In terms of my own personal advice for dealing with this stuff, I do think that there's a difference between being felt up by your boss and being forced to hear inappropriate comments from male co-workers who don't have any power or authority over you. Maybe both are illegal, but while (I think) the first is worth filing a complaint with HR, the second one might not be. If you decide to try and survive the environment, I find that the best strategy is to ignore the idiots and try to find coworkers you don't despise. At my old job, I met one guy who delighted in constantly asking me if I knew the definitions of various obscure and graphic sexual acts...but I also met some girls AND guys I'm still close friends with. If you're in an small office with only uncool people, try to escape for lunch or use headphones to listen to music or watch Hulu. You don't have to have lunch with everybody (or anybody).
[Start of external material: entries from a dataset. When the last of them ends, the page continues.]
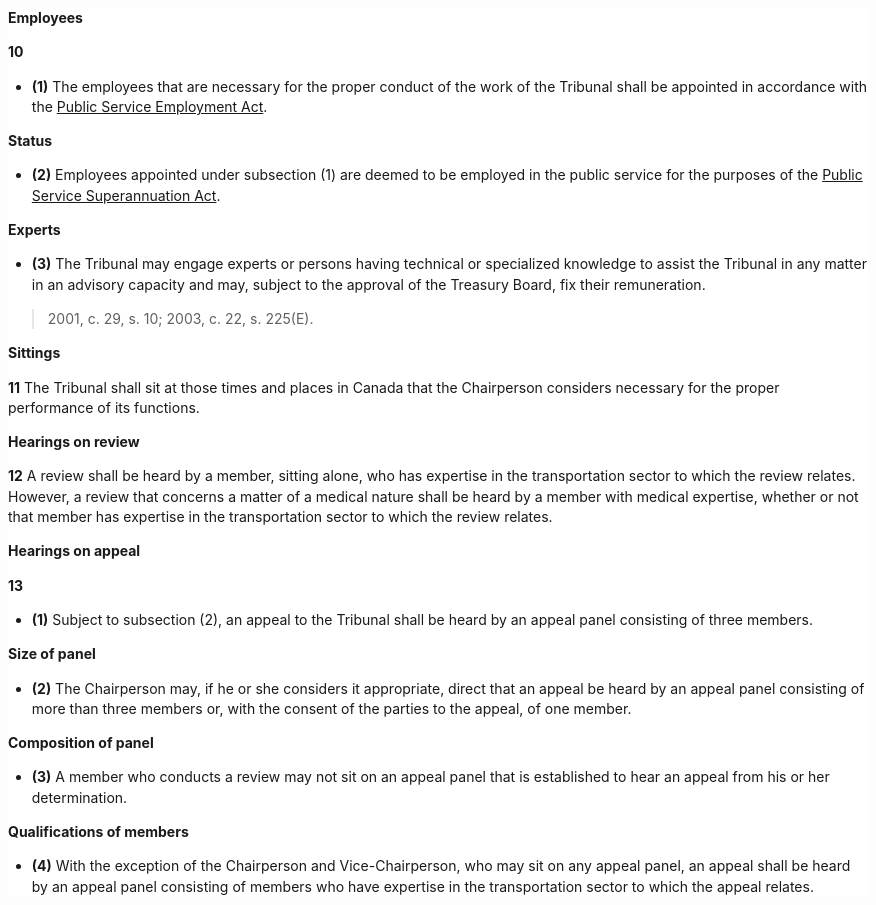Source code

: **Employees**

**10** 

- **(1)** The employees that are necessary for the proper conduct of the work of the Tribunal shall be appointed in accordance with the [Public Service Employment Act](/en/Acts/Statutes%20of%20Canada/2003/c.%2022,%20ss.%2012,%2013%20.md).

**Status**

- **(2)** Employees appointed under subsection (1) are deemed to be employed in the public service for the purposes of the [Public Service Superannuation Act](/en/Acts/Revised%20Statutes%20of%20Canada/P/P-36.md).

**Experts**

- **(3)** The Tribunal may engage experts or persons having technical or specialized knowledge to assist the Tribunal in any matter in an advisory capacity and may, subject to the approval of the Treasury Board, fix their remuneration.
> 2001, c. 29, s. 10; 2003, c. 22, s. 225(E).





**Sittings**

**11** The Tribunal shall sit at those times and places in Canada that the Chairperson considers necessary for the proper performance of its functions.




**Hearings on review**

**12** A review shall be heard by a member, sitting alone, who has expertise in the transportation sector to which the review relates. However, a review that concerns a matter of a medical nature shall be heard by a member with medical expertise, whether or not that member has expertise in the transportation sector to which the review relates.




**Hearings on appeal**

**13** 

- **(1)** Subject to subsection (2), an appeal to the Tribunal shall be heard by an appeal panel consisting of three members.

**Size of panel**

- **(2)** The Chairperson may, if he or she considers it appropriate, direct that an appeal be heard by an appeal panel consisting of more than three members or, with the consent of the parties to the appeal, of one member.

**Composition of panel**

- **(3)** A member who conducts a review may not sit on an appeal panel that is established to hear an appeal from his or her determination.

**Qualifications of members**

- **(4)** With the exception of the Chairperson and Vice-Chairperson, who may sit on any appeal panel, an appeal shall be heard by an appeal panel consisting of members who have expertise in the transportation sector to which the appeal relates.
You don't have to attend every ill-advised work karaoke outing or houseparty. You don't have to give everyone your cell number, friend them on Facebook or talk to them on AIM and Gchat. Sometimes keeping up a separate work life and private life can prevent people from feeling like they are close enough to you to make certain comments. Of course, douchebags abound...so you may want to tell them to shut the fuck up every now and then. But some people will persist in their harassment even if you ignore or stand up to them - and if the environment becomes something you can't deal with, maybe you really should file a formal complaint.
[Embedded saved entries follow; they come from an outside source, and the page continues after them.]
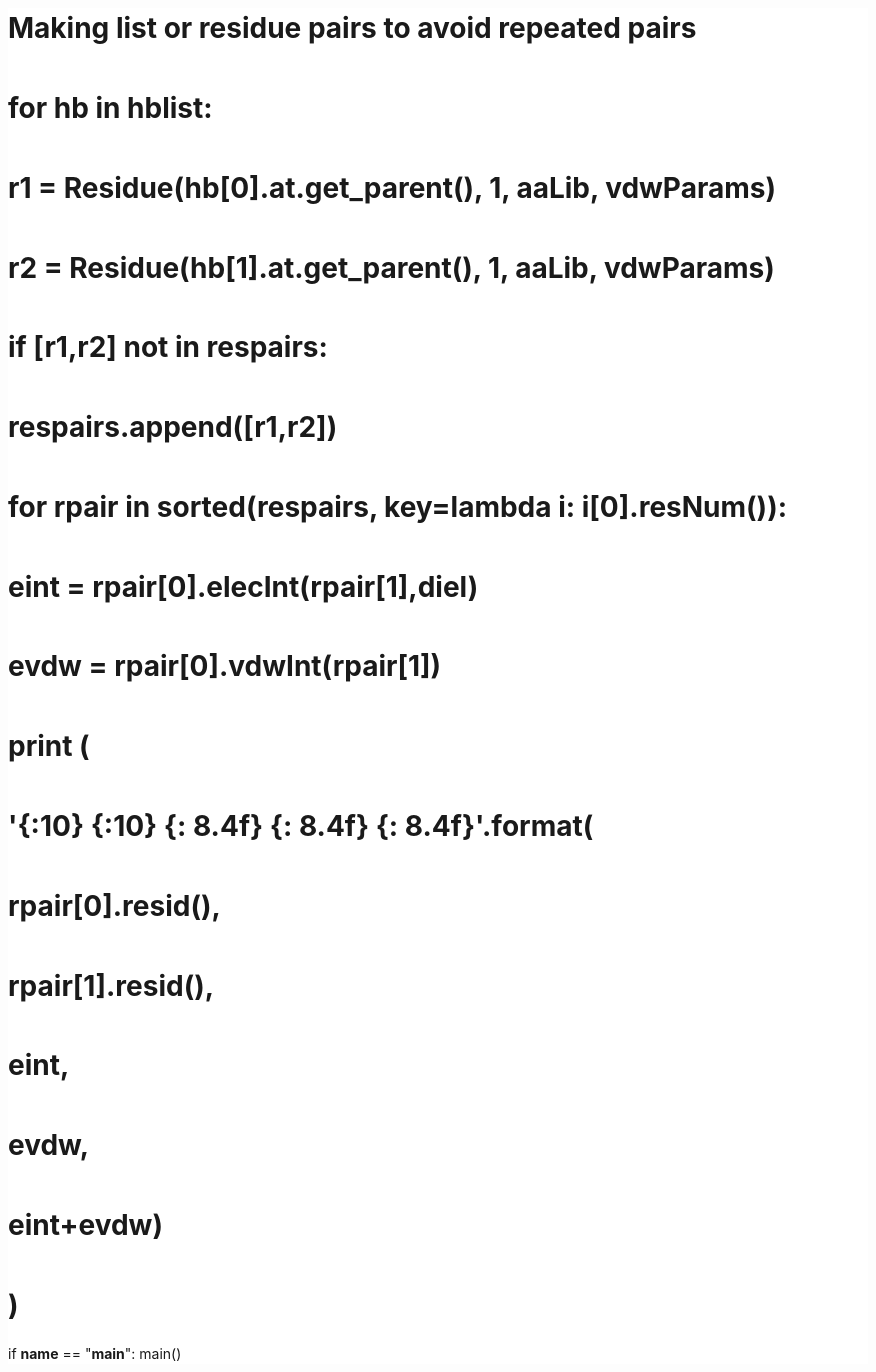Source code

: 

# Making list or residue pairs to avoid repeated pairs
#    for hb in hblist:
#        r1 = Residue(hb[0].at.get_parent(), 1, aaLib, vdwParams)
#        r2 = Residue(hb[1].at.get_parent(), 1, aaLib, vdwParams)
#        if [r1,r2] not in respairs:
#            respairs.append([r1,r2])
#
#   for rpair in sorted(respairs, key=lambda i: i[0].resNum()):
#        eint = rpair[0].elecInt(rpair[1],diel)
#        evdw = rpair[0].vdwInt(rpair[1])
#        print (
#            '{:10} {:10} {: 8.4f} {: 8.4f} {: 8.4f}'.format(
#                rpair[0].resid(),
#                rpair[1].resid(),
#                eint,
#                evdw,
#                eint+evdw)
 #       )

if __name__ == "__main__":
	main()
I've spent over an hour Googling for more about sexual harassment in Hollywood, and it's almost shocking how little I've been able to find, save for brief articles about allegations against celebs and the occasional agent. I did find one story about development execs: in the 1992 case Wayne Mogilefsky v. The Superior Court of Los Angeles, a CE at Silver Pictures accused the company's president, Michael Levy, of promising him a promotion and salary increase in exchange for sexual favors. The case was later dismissed.
In another behind-the-scenes case in 2008, an assistant on the movie Baby on Board accused her boss, a producer on the film, of sexual harassment. Her lawsuit alleged that he repeatedly groped her, slapped her buttocks, asked her to massage his back and shoulders, told her she "would look really hot" if she got breast implants, asked her to buy him condoms and asked her as she and other employees were at a strip club to obtain a stripper's phone number because he wanted to have sex with her. Unfortunately, I couldn't find out the result of the case.
A few more articles:
Casting and Caste-Ing: Reconciling Artistic Freedom and Antidiscrimination Norms - A UCLA research paper about the legality of race and sex classifications in casting announcements for actors, which are common in the film industry and have profound social consequences, yet have been entirely overlooked by legal scholars.
Letterman and Me - a Vanity Fair article by Nell Scovell, one of the few women ever to write for Late Night with David Letterman, about the hostile, sexually charged atmosphere at the show.
As depressing as this all is, don't be discouraged. There are plenty of respectable men and women in Hollywood who run offices completely free of sexual harassment. I hope your next job is at one of them.